When two waves are not coherent, they are said to be incoherent. And here is an example of a pair of light waves that are incoherent. We can notice that they do not have the same frequency. If we start by choosing this as our observation point, then we can find the phase of the first wave firstly. And we can see that this corresponds to 𝑥 is equal to 90 degrees. And so we can say that the phase of the first wave at this point is 90 degrees as well. And then we can do the same thing for the second wave. We find that this is sinusoidal also and at this particular point also corresponds to a maximum value of the sine curve if we imagine that the sine curve of our second wave looks something like this. Which means that we find that the phase of the second wave at this point is also 90 degrees.

Therefore, the phase difference 𝜙 two minus 𝜙 one at this particular observation point is equal to zero degrees because it’s 90 degrees minus 90 degrees. However, if we now choose this to be our observation point, then we see that for the first wave, the observation point once again corresponds to a maximum-displacement point which, along a sine curve, is 𝑥 is equal to 90 degrees. So our phase 𝜙 one is equal to 90 degrees here. Whereas for the second wave, we see that 𝜙 two must be 270 degrees. And this means that the phase difference between the two waves at this particular observation point is equal to 270 degrees, which is 𝜙 two, minus 90 degrees, which is 𝜙 one, and this is equal to 180 degrees.

So our first phase difference was zero degrees, and our second phase difference was 180 degrees. And these two are not equivalent because they are not one full cycle or 360 degrees apart from each other. And in fact, we could choose any random observation point and find the phase difference at this point and see that the phase difference was different to zero degrees or 180 degrees. Which means that the phase difference between these two waves at different points is different. It is not a constant value. So waves with different frequencies cannot be coherent. These two waves are incoherent.

And when talking about incoherent waves, we don’t have to restrict ourselves to sinusoidal waves either. We could try and find the phase relationship between the first wave and this newly drawn-in wave. And this wave doesn’t even display a periodic pattern. It doesn’t repeat in cycles, which means we can’t even define the phase at any point along this wave because it doesn’t look like a periodic wave such as a sine wave, for example. Therefore, we cannot say that the phase difference between the two waves along different observation points is constant.

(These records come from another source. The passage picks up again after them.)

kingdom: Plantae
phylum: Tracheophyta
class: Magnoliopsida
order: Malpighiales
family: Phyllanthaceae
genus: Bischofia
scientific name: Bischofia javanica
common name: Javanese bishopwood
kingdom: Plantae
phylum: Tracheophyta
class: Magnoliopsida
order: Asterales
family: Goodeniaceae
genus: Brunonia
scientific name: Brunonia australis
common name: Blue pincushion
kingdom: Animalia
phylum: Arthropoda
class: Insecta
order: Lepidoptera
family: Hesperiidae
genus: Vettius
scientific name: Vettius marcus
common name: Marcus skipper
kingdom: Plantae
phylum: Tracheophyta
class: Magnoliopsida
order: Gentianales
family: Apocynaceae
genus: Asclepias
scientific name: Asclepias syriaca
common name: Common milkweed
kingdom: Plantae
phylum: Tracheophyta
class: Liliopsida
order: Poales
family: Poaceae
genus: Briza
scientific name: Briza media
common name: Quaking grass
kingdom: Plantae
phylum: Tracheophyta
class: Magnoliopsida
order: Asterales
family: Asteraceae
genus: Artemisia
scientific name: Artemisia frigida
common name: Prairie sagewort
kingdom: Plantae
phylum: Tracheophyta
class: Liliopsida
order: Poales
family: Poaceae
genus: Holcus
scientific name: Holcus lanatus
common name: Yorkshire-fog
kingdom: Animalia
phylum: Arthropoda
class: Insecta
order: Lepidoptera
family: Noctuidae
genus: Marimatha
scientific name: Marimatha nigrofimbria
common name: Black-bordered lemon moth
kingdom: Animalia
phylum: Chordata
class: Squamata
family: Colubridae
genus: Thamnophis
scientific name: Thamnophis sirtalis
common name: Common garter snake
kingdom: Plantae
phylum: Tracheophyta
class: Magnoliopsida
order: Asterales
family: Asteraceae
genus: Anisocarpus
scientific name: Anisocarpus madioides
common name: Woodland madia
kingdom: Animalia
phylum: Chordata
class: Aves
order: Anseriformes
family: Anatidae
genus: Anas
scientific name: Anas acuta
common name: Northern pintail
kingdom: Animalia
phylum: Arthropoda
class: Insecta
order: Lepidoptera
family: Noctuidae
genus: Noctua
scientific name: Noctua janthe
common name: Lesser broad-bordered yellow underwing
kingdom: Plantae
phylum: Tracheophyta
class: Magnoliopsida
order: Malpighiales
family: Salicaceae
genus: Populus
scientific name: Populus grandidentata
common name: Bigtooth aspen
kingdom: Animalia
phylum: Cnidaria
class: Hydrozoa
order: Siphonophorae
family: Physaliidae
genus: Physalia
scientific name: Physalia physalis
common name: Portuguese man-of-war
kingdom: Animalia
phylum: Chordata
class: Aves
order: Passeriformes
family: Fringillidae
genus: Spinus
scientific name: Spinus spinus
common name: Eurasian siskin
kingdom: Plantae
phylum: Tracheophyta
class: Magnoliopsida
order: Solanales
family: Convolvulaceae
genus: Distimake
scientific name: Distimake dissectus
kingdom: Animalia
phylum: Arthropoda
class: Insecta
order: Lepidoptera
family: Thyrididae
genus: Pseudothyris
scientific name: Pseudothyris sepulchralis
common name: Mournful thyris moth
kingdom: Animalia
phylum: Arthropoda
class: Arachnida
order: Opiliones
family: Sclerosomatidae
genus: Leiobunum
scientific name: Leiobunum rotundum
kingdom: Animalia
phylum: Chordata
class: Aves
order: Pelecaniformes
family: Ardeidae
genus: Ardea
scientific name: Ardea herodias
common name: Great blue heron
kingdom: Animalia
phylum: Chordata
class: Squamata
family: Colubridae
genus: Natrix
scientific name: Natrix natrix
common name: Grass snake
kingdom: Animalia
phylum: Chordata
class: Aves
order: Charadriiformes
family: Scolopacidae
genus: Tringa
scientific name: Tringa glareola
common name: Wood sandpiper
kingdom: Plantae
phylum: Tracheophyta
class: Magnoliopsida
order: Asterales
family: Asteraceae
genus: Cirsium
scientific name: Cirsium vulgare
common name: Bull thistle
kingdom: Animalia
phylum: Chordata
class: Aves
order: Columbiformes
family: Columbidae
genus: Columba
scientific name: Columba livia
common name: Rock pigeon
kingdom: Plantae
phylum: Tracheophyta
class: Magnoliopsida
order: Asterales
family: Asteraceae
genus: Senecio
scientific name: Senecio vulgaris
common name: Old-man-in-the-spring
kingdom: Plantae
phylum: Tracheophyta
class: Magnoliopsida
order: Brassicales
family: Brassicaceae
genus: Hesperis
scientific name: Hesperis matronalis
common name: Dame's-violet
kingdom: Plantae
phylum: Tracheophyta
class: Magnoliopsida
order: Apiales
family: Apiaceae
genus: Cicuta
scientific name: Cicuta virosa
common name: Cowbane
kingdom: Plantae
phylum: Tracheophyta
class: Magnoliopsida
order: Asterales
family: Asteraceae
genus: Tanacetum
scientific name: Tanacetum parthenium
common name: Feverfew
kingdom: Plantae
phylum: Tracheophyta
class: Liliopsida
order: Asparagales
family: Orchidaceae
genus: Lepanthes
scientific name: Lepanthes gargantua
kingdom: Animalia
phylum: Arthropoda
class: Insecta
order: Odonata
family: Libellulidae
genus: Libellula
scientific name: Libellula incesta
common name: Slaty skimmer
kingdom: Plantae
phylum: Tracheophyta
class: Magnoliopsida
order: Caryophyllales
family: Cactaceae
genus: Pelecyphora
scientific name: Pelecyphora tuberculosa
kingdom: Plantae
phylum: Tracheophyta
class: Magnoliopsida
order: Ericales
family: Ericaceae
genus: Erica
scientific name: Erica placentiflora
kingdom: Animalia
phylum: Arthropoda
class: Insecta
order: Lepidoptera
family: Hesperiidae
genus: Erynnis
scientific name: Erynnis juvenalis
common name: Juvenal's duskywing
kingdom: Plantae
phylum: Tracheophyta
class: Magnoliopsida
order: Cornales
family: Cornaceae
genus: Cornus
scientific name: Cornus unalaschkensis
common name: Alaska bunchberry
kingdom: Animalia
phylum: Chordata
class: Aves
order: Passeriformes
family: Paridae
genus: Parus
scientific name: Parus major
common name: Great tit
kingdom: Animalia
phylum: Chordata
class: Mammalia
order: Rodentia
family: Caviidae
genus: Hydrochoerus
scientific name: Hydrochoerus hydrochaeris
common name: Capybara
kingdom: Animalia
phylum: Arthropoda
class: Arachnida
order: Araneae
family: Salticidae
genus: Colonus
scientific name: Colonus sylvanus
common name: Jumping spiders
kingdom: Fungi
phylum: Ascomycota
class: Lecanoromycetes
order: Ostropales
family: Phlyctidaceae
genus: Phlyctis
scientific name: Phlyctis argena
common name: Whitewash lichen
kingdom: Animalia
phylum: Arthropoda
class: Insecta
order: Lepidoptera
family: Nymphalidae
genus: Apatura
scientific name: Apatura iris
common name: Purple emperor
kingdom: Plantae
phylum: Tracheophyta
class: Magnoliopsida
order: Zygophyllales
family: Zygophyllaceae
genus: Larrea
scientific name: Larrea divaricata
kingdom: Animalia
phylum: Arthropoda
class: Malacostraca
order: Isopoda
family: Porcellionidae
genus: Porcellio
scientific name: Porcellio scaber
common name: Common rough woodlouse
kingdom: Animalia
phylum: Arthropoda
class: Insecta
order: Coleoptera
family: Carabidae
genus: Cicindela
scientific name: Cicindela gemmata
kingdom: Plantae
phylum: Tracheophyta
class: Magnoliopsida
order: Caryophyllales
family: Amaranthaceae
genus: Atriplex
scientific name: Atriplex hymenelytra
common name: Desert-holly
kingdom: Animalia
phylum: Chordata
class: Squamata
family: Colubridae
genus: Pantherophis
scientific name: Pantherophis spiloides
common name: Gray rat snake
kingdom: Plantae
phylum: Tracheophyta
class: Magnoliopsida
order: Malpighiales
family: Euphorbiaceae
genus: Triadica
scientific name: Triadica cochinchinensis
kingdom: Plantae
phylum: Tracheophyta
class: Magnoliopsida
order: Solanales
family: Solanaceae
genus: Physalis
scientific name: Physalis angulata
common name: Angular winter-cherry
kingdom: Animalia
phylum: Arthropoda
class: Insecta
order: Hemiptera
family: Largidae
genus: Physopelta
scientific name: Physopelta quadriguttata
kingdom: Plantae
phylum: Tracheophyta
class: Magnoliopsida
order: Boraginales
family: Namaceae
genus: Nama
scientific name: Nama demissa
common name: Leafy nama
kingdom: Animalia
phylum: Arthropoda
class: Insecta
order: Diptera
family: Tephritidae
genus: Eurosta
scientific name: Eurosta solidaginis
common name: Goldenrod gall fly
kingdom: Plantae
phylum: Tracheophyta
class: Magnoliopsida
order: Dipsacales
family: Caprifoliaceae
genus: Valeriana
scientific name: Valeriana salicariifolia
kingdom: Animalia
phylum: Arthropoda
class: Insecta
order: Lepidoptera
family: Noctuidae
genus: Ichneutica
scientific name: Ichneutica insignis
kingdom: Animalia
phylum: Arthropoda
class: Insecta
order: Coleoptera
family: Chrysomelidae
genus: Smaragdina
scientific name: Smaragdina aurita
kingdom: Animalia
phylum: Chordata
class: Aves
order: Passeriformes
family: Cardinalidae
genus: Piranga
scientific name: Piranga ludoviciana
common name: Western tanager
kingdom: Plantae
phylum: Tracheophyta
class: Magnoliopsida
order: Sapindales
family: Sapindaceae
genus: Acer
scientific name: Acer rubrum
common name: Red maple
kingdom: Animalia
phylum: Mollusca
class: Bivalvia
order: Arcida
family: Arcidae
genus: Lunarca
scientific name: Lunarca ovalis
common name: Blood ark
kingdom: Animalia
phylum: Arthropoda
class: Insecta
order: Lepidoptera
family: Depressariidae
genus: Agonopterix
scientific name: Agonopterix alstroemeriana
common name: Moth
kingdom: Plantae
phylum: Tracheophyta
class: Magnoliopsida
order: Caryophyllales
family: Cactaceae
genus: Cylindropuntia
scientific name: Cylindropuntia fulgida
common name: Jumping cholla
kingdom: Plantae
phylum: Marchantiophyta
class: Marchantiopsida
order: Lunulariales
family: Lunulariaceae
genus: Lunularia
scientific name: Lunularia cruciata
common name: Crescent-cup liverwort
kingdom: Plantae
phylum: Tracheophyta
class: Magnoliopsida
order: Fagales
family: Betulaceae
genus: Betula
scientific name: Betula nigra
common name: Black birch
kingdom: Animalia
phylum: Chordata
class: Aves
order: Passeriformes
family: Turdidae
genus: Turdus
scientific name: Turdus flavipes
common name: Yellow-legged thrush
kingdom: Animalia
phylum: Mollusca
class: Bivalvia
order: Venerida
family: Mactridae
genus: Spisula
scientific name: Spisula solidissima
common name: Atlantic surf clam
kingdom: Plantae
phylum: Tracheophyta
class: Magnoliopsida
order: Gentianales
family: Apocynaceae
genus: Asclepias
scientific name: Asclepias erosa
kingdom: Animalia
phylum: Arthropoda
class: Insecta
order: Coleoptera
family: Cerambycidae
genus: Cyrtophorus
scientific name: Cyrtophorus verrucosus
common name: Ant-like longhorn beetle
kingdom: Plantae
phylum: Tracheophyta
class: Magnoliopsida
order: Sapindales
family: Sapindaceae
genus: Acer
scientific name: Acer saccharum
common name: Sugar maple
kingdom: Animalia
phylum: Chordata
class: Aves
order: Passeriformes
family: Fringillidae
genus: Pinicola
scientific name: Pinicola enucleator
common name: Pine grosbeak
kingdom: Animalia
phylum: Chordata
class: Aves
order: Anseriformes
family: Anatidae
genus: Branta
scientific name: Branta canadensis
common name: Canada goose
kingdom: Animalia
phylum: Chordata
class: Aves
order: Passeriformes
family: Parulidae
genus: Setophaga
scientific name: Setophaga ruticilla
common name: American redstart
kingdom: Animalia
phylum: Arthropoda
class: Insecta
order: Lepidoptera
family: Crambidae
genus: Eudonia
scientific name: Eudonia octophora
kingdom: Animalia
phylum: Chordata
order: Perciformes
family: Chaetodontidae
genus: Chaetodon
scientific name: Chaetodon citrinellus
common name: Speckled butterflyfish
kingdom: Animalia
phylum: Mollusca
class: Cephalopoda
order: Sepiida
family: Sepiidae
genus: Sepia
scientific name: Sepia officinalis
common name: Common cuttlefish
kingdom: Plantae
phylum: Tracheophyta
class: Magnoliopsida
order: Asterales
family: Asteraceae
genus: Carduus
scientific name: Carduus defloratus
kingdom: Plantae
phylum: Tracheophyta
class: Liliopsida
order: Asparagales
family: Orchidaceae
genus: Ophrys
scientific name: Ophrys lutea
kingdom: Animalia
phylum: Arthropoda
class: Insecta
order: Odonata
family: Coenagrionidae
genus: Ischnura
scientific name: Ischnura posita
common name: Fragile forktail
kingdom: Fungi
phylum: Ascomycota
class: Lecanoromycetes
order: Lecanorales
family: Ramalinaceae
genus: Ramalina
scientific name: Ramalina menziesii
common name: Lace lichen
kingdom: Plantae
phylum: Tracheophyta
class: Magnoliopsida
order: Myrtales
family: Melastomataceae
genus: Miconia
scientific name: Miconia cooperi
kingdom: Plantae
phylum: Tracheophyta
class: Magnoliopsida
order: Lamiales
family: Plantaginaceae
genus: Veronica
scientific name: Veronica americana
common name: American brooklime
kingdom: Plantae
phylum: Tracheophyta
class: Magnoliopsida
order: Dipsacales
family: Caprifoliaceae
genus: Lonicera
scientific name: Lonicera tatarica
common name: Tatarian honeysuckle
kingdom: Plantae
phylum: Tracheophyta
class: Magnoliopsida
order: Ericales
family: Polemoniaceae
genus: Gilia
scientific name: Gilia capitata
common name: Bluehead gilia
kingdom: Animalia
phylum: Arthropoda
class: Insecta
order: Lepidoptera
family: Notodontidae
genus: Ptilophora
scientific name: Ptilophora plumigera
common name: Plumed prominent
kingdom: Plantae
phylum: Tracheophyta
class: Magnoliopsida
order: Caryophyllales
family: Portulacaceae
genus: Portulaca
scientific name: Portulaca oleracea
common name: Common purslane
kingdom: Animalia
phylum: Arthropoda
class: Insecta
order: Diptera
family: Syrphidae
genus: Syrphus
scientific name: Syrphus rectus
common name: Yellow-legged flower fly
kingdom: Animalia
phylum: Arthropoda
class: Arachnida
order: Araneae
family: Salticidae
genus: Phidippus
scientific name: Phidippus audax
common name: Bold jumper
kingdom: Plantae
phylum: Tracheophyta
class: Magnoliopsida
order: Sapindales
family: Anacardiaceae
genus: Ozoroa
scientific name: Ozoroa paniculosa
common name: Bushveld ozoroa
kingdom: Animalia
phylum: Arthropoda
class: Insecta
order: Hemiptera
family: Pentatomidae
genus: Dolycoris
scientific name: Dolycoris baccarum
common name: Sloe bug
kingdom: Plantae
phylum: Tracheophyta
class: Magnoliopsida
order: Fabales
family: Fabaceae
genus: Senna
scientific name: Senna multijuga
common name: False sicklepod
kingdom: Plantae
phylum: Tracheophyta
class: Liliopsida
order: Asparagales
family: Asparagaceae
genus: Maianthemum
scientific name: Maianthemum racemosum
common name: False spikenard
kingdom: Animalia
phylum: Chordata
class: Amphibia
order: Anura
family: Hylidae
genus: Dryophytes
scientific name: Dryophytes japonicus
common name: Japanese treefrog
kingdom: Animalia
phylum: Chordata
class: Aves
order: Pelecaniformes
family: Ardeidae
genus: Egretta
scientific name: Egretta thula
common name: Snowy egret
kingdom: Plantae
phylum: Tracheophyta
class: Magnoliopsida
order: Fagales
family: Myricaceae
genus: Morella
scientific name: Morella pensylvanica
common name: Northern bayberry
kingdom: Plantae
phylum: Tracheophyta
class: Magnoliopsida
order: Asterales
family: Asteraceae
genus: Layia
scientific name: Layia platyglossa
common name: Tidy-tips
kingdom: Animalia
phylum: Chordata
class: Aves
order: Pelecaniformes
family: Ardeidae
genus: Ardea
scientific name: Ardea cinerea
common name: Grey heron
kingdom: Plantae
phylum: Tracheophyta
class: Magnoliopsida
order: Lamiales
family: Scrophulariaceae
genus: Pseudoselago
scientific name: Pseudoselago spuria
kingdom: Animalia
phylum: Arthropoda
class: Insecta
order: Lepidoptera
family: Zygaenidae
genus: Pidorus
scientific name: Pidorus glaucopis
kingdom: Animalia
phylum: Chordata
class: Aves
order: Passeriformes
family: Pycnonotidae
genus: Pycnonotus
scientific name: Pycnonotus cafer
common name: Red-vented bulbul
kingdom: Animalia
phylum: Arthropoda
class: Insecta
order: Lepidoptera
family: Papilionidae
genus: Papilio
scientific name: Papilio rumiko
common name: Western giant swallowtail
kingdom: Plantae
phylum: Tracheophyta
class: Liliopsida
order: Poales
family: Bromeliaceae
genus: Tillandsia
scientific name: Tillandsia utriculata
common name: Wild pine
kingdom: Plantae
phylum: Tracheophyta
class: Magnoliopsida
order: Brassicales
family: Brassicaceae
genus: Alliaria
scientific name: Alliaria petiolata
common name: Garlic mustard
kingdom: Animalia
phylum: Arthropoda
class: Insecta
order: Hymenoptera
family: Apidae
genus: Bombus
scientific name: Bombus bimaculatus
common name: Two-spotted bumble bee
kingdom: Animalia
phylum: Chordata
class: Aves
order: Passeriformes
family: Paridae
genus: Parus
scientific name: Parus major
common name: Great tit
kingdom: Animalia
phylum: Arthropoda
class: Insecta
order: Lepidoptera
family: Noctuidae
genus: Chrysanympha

And therefore, these two waves are also incoherent.

So now that we’ve looked at coherence and incoherence, let’s summarize what we’ve talked about in this lesson. In this lesson, we firstly saw that the phase of a wave is a measure of how far through the cycle that wave is at a particular point in space and time. And we also saw that two or more waves are coherent if their phase difference is constant. A quick way to judge this is that if the waves do not have the same frequency, they cannot be coherent.